Amphorae probably also achieved a wide circulation by the end
of this period. Rural sites of the Flavian to early Antonine period
generally include fragments of amphorae (cf. Philp 1973), including examples
of the globular Dressel 20 that carried olive oil from the area of south
Spain between Seville and Cordoba (Peacock 1971, 170). This form occurs in a
well-stratified late first-early second-century context at Springhead
(unpublished) and was, according to Callender (1965, 19), the commonest of
Roman amphorae forms. Fine buff, and Brockley Hill, amphorae also occur on
sites of this period, the latter only at Charlton (Elliston Erwood 1916,
fig. 19, no. 6). South Spanish elongate amphorae (Dressel 7-11) were
possibly imported to west Kent in this period, apparently ceasing to be
produced during the early second century (Peacock 1971, 171).

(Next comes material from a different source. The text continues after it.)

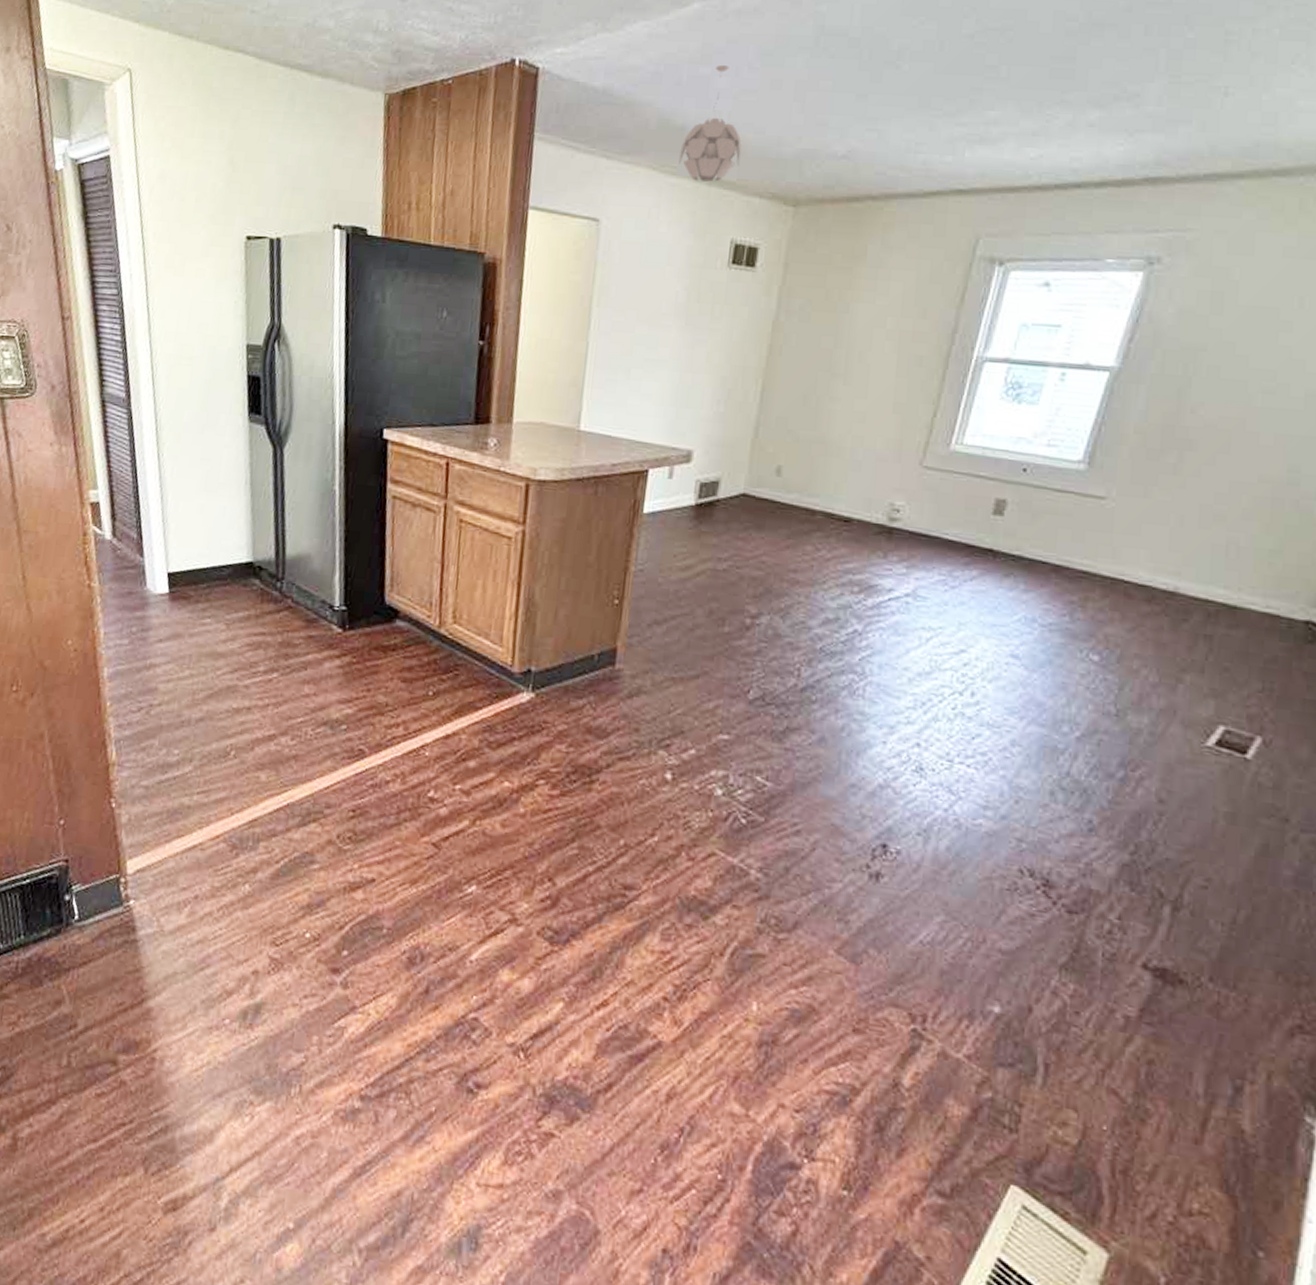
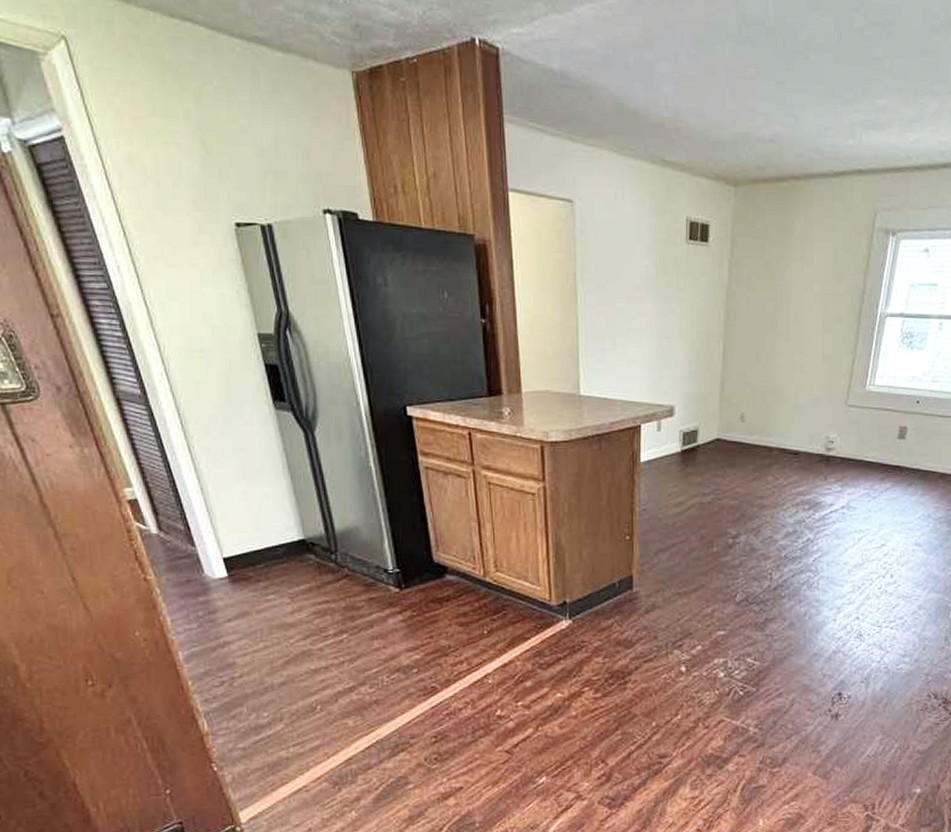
pendant light: present [679,65,742,182] -> none [635,51,687,164]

3. The Coarse Wares of East Kent
The Flavian period witnessed the expansion of the Canterbury pottery
industry from an apparently small-scale concern, supplying almost solely
Canterbury itself and the military base at Richborough, to one that
dominated the market for coarse pottery throughout east Kent. At the same
time the production of grog-tempered ware and of traditional 'Aylesford-Swarling'
forms, including those produced in grog-sand and sand-tempered wares in the
pre-Flavian period, declined almost to the point of complete termination.
Exotic coarse wares are almost entirely confined to Canterbury and
Richborough, excepting mortaria from Brockley Hill.